Python/Pyramid: Will this function let users upload files and then parse them?

Question

Right now I have this form:

<form action="/store_stl_data" method="post" accept-charset="utf-8"
      enctype="multipart/form-data">

    <label for="stl">STL</label>
    <input id="stl" name="stl" type="file" value="" />

    <input type="submit" value="submit" />
</form>

then in my views.py I have

@view_config(route_name='store_stl_data', renderer='templates/edit')

def store_stl_data(request):
    input_file=request.POST['stl'].file
    i1, i2 = itertools.tee(input_file)
    vertices = [map(float, line.split()[1:4])
                for line in i1
                if line.lstrip().startswith('vertex')]

    normals = [map(float, line.split()[2:5])
                for line in i2
                if line.lstrip().startswith('facet')]

        ...(parsing data)...
    return data

The three lines under def store_stl_data(request): are the ones I am most unsure about. I got them from this tutorial.

I want it so that when people upload the file, the entire store_stl_data function runs and processes the input file.

Right now it gives me an error:

KeyError: "No key 'stl': Not a form request"

Also here is my route, in __init__.py:

from pyramid.config import Configurator
from sqlalchemy import engine_from_config

from .models import (
    DBSession,
    Base,
    )


def main(global_config, **settings):
    """ This function returns a Pyramid WSGI application.
    """
    engine = engine_from_config(settings, 'sqlalchemy.')
    DBSession.configure(bind=engine)
    Base.metadata.bind = engine
    config = Configurator(settings=settings)
    config.add_static_view('static', 'static', cache_max_age=3600)
    config.add_route('view_wiki', '/')
    config.add_route('view_page', '/{pagename}')
    config.add_route('add_page', '/add_page/{pagename}')
    config.add_route('edit_page', '/{pagename}/edit_page')
    config.scan()
    return config.make_wsgi_app()

Answer 1

The .file object you get from the request is already an open file(like) object.

If you look closely at the example in the documentation you linked to, it creates a new file using the filename of the upload, and uses the uploaded file to write data to that new file. input_file is never opened in that code, only output_file is (note the different variable name there).

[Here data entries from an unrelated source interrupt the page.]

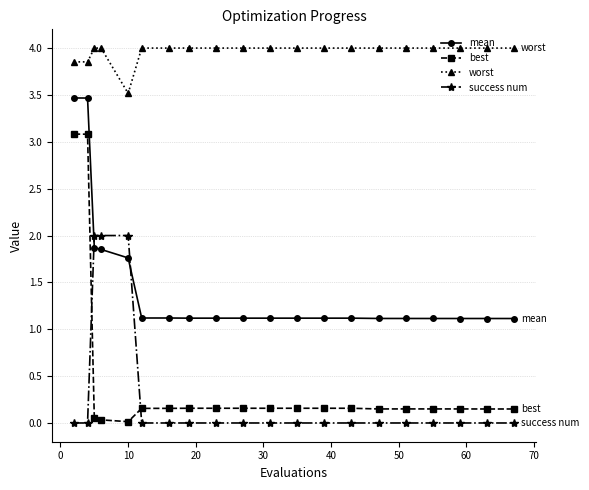

Which series has the largest range (max minus min)?

best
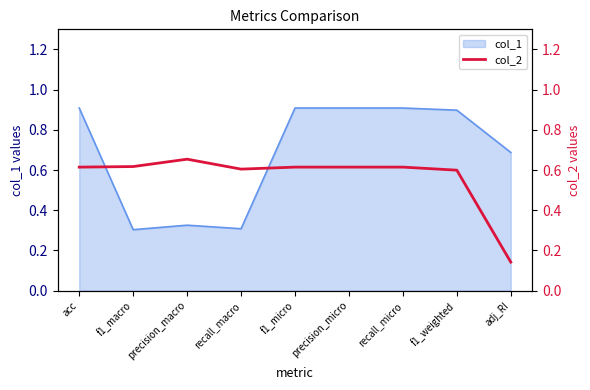

True or false: col_1 has a value of 0.3 at recall_macro.

True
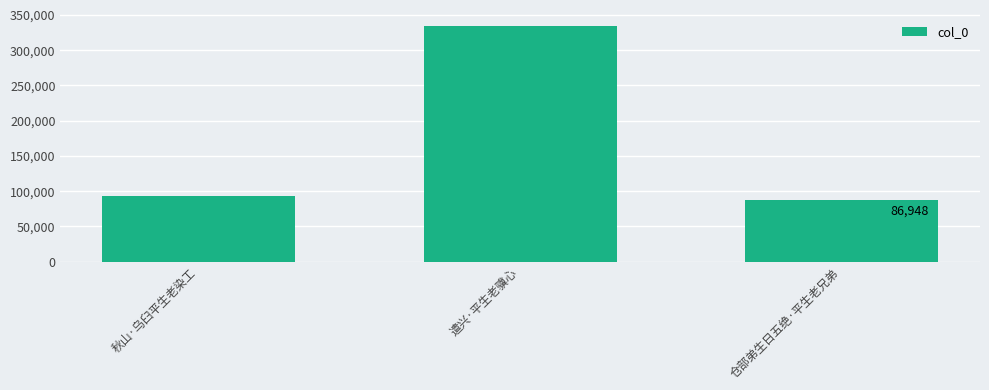

What is the change in value from 秋山·乌臼平生老染工 to 仓部弟生日五绝·平生老兄弟?

-6553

You do not need to close the file object either, so no with is needed. Your code can be simplified to:

def store_stl_data(request):
    input_file=request.POST['stl'].file
    i1, i2 = itertools.tee(input_file)
    vertices = [map(float, line.split()[1:4])
                for line in i1
                if line.lstrip().startswith('vertex')]

    normals = [map(float, line.split()[2:5])
                for line in i2
                if line.lstrip().startswith('facet')]

I personally would not use itertools.tee for this though, you are reading the whole file into the tee buffer while building vertices.

Instead, I'd use a single loop:

def store_stl_data(request):
    input_file=request.POST['stl'].file
    vertices, normals = [], []
    for line in input_file
        parts = line.split()
        if parts[0] == 'vertex':
            vertices.append(map(float, parts[1:4]))
        elif parts[0] == 'facet':
            normals.append(map(float, parts[2:5]))

Now only one line at a time is kept in memory (plus the vertices and normals structure).

Note: If you get a KeyError: No key '...': Not a form request error message, then the view did not receive a POST HTTP request. Do double check your form method is set to "POST" (case does not matter).